[Daniel Defoe by William Minto]@TWC D-Link bookDaniel Defoe CHAPTER III 3/30
Shortly afterwards, in another poem, _The Spanish Descent_, he took his revenge upon the fleet for not carrying out his West Indian scheme by ridiculing unmercifully their first fruitless cruise on the Spanish coast, taking care at the same time to exult in the capture of the galleons at Vigo. In yet another poem--the success of the _True Born Englishman_ seems to have misguided him into the belief that he had a genius for verse--he reverted to the Reformation of Manners, and angered the Dissenters by belabouring certain magistrates of their denomination.

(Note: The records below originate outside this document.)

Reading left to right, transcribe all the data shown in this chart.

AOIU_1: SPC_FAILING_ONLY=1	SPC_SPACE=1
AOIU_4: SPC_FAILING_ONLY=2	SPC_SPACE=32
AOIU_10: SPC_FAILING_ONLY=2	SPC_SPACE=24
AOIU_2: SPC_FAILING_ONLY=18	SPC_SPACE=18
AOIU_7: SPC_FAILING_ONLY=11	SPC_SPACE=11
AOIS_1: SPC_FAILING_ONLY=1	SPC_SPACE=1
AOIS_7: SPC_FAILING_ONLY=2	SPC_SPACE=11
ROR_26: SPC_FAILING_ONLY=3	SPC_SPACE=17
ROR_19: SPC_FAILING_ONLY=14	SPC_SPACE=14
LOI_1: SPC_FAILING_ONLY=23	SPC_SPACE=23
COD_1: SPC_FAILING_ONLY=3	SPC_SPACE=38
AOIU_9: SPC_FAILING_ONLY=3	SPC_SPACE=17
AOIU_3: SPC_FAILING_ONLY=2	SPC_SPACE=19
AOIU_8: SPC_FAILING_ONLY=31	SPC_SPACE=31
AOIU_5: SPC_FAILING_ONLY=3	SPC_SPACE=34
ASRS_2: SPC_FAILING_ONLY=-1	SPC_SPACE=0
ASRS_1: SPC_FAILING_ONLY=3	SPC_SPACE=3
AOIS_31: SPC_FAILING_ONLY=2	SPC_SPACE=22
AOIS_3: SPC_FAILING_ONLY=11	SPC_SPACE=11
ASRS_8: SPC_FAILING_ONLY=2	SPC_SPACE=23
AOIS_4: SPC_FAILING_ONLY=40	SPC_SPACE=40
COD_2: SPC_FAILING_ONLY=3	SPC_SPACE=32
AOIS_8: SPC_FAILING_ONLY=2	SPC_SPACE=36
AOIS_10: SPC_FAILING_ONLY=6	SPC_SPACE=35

A pamphlet entitled _A New Test of the Church of England's Loyalty_--in which he twitted the High-Church party with being neither more nor less loyal than the Dissenters, inasmuch as they consented to the deposition of James and acquiesced in the accession of Anne--was better received by his co-religionists. But when the Bill to prevent occasional conformity was introduced by some hot-headed partisans of the High Church, towards the close of 1702, with the Queen's warm approval, Defoe took a course which made the Dissenters threaten to cast him altogether out of the synagogue.
We have already seen how Defoe had taken the lead in attacking the practice of occasional conformity.
While his co-religionists were imprecating him as the man who had brought this persecution upon them, Defoe added to their ill-feeling by issuing a jaunty pamphlet in which he proved with provoking unanswerableness that all honest Dissenters were noways concerned in the Bill.
Nobody, he said, with his usual bright audacity, but himself "who was altogether born in sin," saw the true scope of the measure.